### What you need to do
Among the entries below, only the lines from the one with "est recommandé d’éviter les produits" through the one with "August 7, 2026" are to be retyped, exactly and without pictures.

### Excerpted records
------------------------------------------------

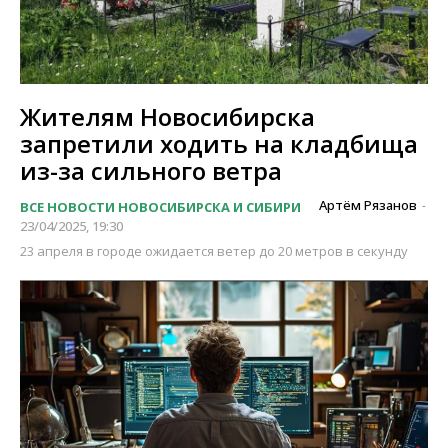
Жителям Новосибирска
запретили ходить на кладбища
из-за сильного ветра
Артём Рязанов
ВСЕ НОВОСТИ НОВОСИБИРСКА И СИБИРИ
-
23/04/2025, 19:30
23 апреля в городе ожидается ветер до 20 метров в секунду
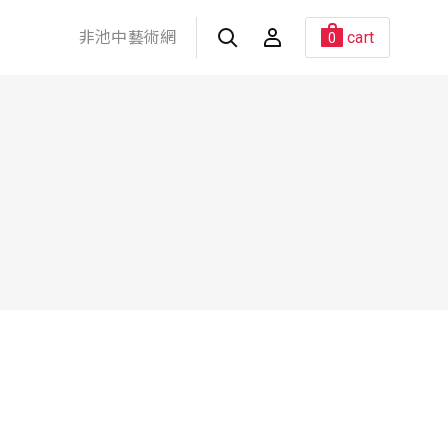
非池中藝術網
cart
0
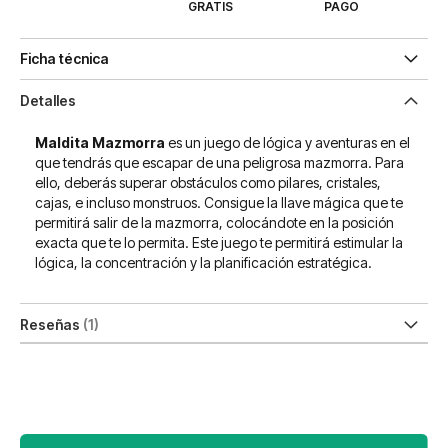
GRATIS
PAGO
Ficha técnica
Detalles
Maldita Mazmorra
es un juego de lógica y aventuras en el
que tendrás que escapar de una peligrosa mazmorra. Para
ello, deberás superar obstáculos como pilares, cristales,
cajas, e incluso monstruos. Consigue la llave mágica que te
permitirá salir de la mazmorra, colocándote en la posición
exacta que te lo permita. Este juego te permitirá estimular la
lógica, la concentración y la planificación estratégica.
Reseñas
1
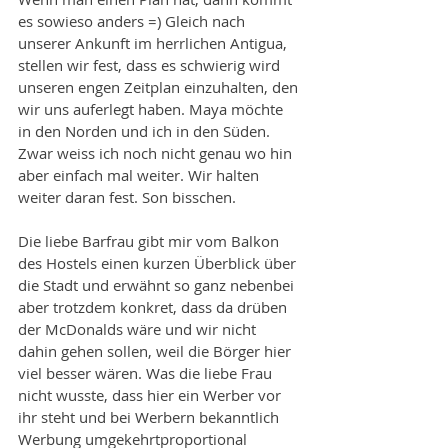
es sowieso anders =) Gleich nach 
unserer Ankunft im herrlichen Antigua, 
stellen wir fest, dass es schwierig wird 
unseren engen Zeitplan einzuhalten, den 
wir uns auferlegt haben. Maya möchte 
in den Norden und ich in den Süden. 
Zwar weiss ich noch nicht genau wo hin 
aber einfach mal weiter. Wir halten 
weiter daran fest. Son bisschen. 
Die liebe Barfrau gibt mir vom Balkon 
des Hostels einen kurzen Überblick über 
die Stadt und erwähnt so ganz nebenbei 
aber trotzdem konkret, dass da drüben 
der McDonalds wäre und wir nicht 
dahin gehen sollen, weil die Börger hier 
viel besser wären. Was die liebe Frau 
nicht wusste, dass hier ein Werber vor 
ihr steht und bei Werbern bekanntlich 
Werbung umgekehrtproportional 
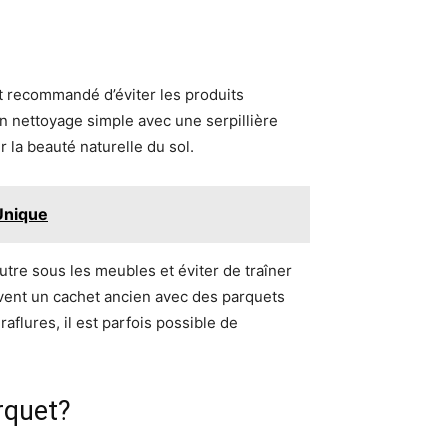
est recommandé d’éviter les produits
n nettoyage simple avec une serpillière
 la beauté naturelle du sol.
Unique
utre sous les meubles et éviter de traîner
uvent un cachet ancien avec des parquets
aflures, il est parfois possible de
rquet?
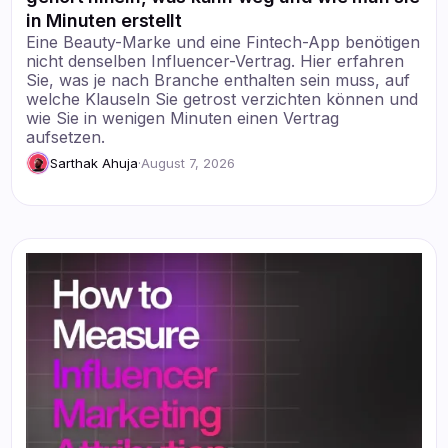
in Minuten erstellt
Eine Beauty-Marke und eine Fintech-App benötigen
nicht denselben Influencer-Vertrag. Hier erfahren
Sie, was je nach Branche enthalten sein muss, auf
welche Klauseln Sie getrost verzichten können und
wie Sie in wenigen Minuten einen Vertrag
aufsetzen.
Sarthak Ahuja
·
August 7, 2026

------------------------------------------------

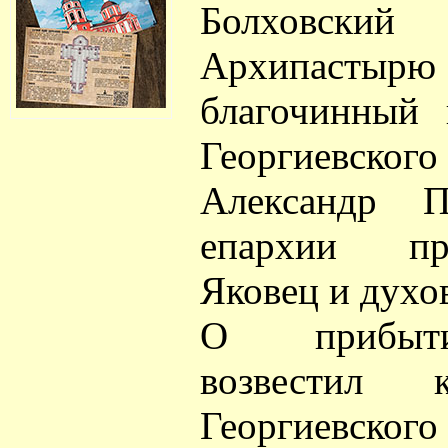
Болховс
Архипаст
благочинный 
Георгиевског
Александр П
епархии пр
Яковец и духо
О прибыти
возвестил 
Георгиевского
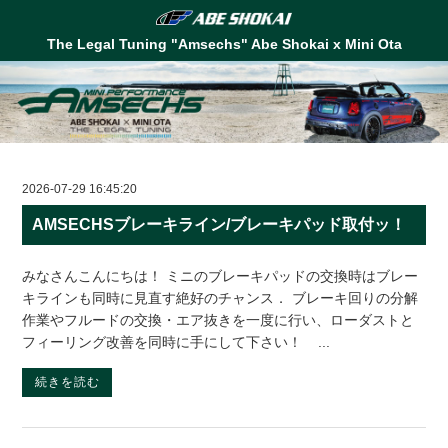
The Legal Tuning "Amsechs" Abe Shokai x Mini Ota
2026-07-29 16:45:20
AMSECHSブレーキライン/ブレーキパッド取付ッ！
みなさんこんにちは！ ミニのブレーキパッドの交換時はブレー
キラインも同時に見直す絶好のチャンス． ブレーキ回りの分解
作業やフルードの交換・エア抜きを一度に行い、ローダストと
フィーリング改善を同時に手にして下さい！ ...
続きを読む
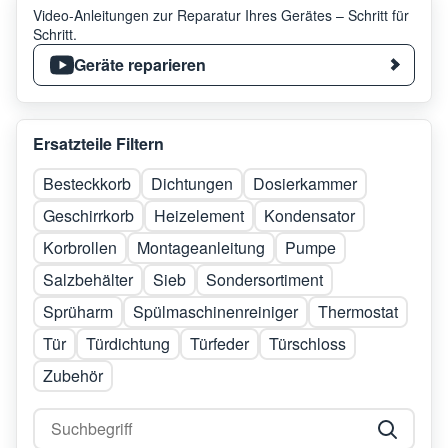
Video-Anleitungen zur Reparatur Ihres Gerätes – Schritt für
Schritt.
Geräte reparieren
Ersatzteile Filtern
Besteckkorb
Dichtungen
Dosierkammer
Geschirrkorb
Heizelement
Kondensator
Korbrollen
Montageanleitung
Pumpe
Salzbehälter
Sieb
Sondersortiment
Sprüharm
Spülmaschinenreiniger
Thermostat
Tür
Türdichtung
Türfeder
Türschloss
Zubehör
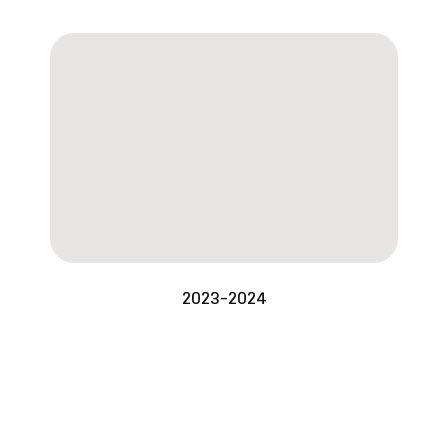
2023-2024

------------------------------------------------

### Answer to the problem
est recommandé d’éviter les produits
n nettoyage simple avec une serpillière
 la beauté naturelle du sol.
Unique
utre sous les meubles et éviter de traîner
uvent un cachet ancien avec des parquets
aflures, il est parfois possible de
rquet?
in Minuten erstellt
Eine Beauty-Marke und eine Fintech-App benötigen
nicht denselben Influencer-Vertrag. Hier erfahren
Sie, was je nach Branche enthalten sein muss, auf
welche Klauseln Sie getrost verzichten können und
wie Sie in wenigen Minuten einen Vertrag
aufsetzen.
Sarthak Ahuja
·
August 7, 2026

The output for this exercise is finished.